Ringfort (Rath), Carrowneden, Co. Sligo
Co. Sligo |
Ringforts
Most ringforts in Ireland make do with a single bank and ditch.
The one at Carrowneden, in County Sligo, went considerably further. Sitting at the south-western foot of a north-west to south-east ridge, amid ordinary pasture, this earthwork presents three concentric banks, each separated by its own fosse, enclosing a raised circular interior just 22 metres across. The outermost bank alone stands over two metres high on its exterior face. For a relatively modest enclosure, the defensive architecture is notably elaborate.
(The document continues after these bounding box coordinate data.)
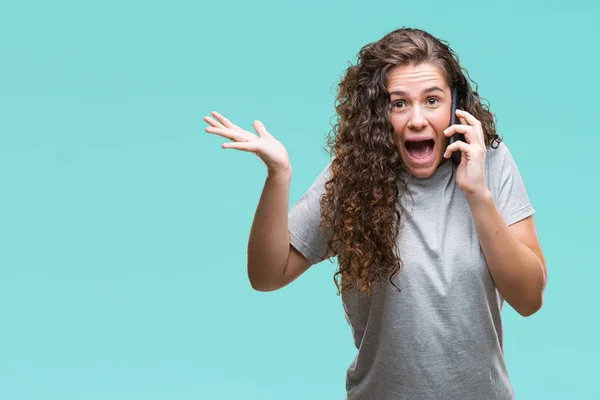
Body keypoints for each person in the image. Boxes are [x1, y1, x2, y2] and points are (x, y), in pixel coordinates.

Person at [204, 27, 547, 400]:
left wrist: (477, 193)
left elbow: (529, 299)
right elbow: (267, 275)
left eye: (432, 100)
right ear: (378, 113)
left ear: (455, 104)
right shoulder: (354, 177)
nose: (417, 119)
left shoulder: (491, 162)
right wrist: (278, 176)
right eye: (399, 103)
A ringfort, or rath, is a circular enclosure built in earth or stone, most commonly during the early medieval period in Ireland, roughly between the fifth and twelfth centuries. They served as farmsteads, the banks and ditches offering protection for people and livestock rather than signalling any great military ambition. The triple-bank form at Carrowneden is far less common than the standard single-bank variety and suggests that whoever built it either had particular reason to invest in its defences or possessed the social standing to command the labour required. The innermost bank runs to 4.4 metres wide, with the interior surface raised 0.7 metres above it on the inside and 1.8 to 2.3 metres on the exterior, the height varying between the southern and northern sections. Beyond that, two further banks step outward, each fronted by a fosse, a word for the ditches dug to provide the material for the banks above them. The original entrance, oriented to the east-north-east, survives as a two-metre gap through all three banks, with a causeway carrying the old approach path across the intervening ditches.